Operating Models

Shared Services, CoEs, and Federated Models: Choosing the Right Structure

When to centralize, federate, or distribute capabilities — decision criteria, cost-speed trade-offs, and real patterns

8 min read

Here's the uncomfortable truth: most organizations choose their operating model structure based on politics, not performance. The CFO pushes for shared services to cut costs. Business units demand autonomy and fragment capabilities. IT creates centers of excellence that nobody uses. Meanwhile, the actual work — delivering value to customers — suffers in the crossfire. The result? Organizations oscillate between centralization and decentralization every few years, burning millions in transition costs while never quite getting the structure right. This isn't a failure of strategy; it's a failure to understand how capabilities, value streams, and operating models actually interact in practice.

With hybrid work reshaping how organizations operate and economic pressure demanding both cost efficiency and speed to market, the old 'pendulum swing' between centralized and distributed models isn't sustainable.

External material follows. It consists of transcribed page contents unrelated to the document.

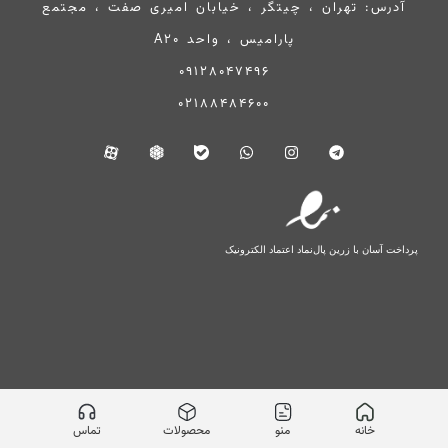
آدرس: تهران ، چیتگر ، خیابان امیری صفت ، مجتمع
پارامیس ، واحد A20
09128047496
02188484600
پرداخت آسان با زرین پال
نماد اعتماد الکترونیک
خانه
منو
محصولات
تماس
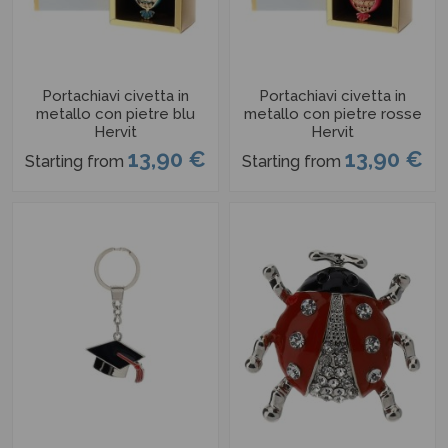
Portachiavi civetta in
Portachiavi civetta in
metallo con pietre blu
metallo con pietre rosse
Hervit
Hervit
13,90 €
13,90 €
Starting from
Starting from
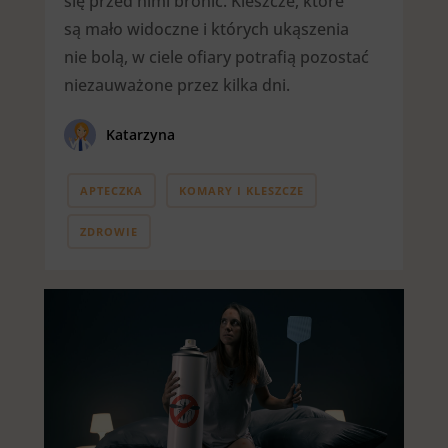
się przed nimi bronić. Kleszcze, które
są mało widoczne i których ukąszenia
nie bolą, w ciele ofiary potrafią pozostać
niezauważone przez kilka dni.
Katarzyna
APTECZKA
KOMARY I KLESZCZE
ZDROWIE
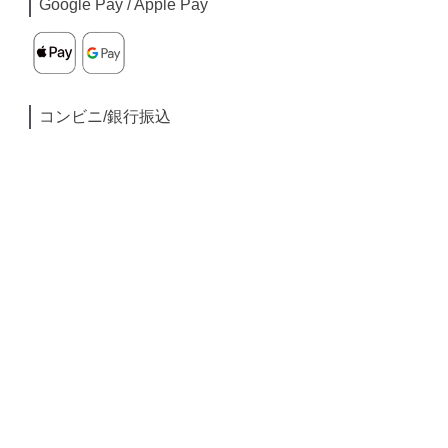
Google Pay / Apple Pay
コンビニ/銀行振込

Business architects now have the frameworks and tools to make these decisions based on capability analysis rather than organizational politics — but only if we understand the true decision criteria.

Key Takeaways

  • Map each L1 and L2 capability to its natural governance pattern — some capabilities demand centralization while others require distributed execution
  • Use the frequency-variation matrix to determine structure: high frequency, low variation capabilities are shared service candidates; low frequency, high variation capabilities should remain federated
  • Calculate the 'collaboration tax' for each operating model choice — include coordination costs, decision delays, and knowledge transfer overhead in your ROI analysis
  • Build federated models around value streams, not organizational silos — structure follows the flow of value creation, not reporting relationships
  • Establish clear decision rights and escalation paths for each capability before implementing any structural change — ambiguous accountability kills shared services and CoEs alike

The Capability-Structure Mapping Framework

Not all capabilities are created equal when it comes to organizational structure — some naturally centralize while others resist it.

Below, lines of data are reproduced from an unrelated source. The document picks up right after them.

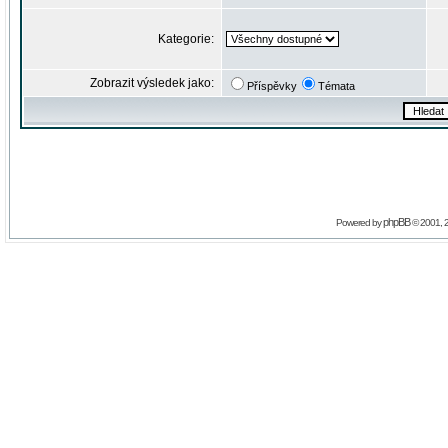
Kategorie:
Zobrazit výsledek jako:
Příspěvky
Témata
phpBB
Powered by
© 2001, 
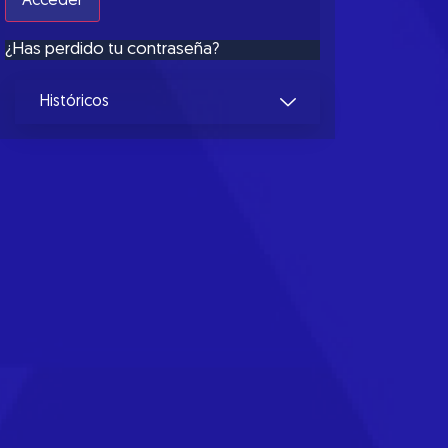
¿Has perdido tu contraseña?
Históricos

The Business Architecture Guild's BIZBOK provides clear guidance here, though most organizations ignore it. Foundational capabilities like Enterprise Risk Management or Regulatory Compliance naturally centralize because they require consistency and specialized expertise. Customer-facing capabilities like Sales or Customer Service resist centralization because they need local market adaptation. The mistake is trying to force a universal structure across all capabilities. Start by mapping your L1 and L2 capabilities against three dimensions: required consistency level, specialization depth, and local adaptation needs. Capabilities that score high on consistency and specialization but low on local adaptation are natural shared service candidates. Those with high local adaptation needs belong in federated models. The middle ground — moderate scores across all dimensions — is where centers of excellence add value by providing standards and expertise without controlling execution.

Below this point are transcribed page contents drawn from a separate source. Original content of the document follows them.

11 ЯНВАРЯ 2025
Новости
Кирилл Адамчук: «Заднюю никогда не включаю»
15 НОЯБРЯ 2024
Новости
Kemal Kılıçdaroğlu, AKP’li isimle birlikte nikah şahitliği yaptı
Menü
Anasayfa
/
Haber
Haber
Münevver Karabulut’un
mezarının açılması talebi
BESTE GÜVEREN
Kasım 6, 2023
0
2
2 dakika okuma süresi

The Economics of Shared Services: Beyond Labor Arbitrage

Most shared services business cases focus on FTE reduction, but the real value comes from capability standardization and process optimization.

Traditional shared services models chase labor cost reduction — move work to lower-cost locations or consolidate redundant roles. This approach fails because it treats shared services as a cost center rather than a capability enhancer. The more sophisticated approach analyzes the total cost of capability delivery across the organization. Include technology licensing costs, training expenses, compliance overhead, and — critically — the hidden costs of inconsistency. When each business unit runs its own Finance function differently, you multiply audit costs, increase error rates, and create integration nightmares for M&A. Calculate what we call the 'consistency dividend' — the value created when a capability operates the same way across the enterprise. For many organizations, this consistency value exceeds the labor savings by 2:1 or more.

  • Map all direct and indirect costs of current distributed capability delivery
  • Quantify inconsistency costs: audit multipliers, integration complexity, training duplication
  • Model the learning curve effect — shared services typically take 18-24 months to achieve projected efficiency
  • Account for transition costs including change management, technology integration, and temporary dual-running

Centers of Excellence: The Expertise Distribution Model

CoEs work when they're designed as capability accelerators, not control centers — the key is balancing standards with autonomy.

The most successful centers of excellence operate as internal consulting organizations rather than corporate mandates. They develop standards, provide training, and offer advisory services while leaving execution accountability with the business units. This federated expertise model works particularly well for capabilities that require specialized knowledge but local execution — think Data Analytics, Digital Marketing, or Customer Experience Design. The TOGAF framework's concept of 'federated governance' applies perfectly here. The CoE establishes architecture principles, reference models, and approved technology stacks. Business units choose how to implement within those guardrails. The CoE measures adoption rates and business outcomes, not compliance percentages. When a business unit wants to deviate from standards, they propose an alternative and justify the business case. This creates innovation without chaos.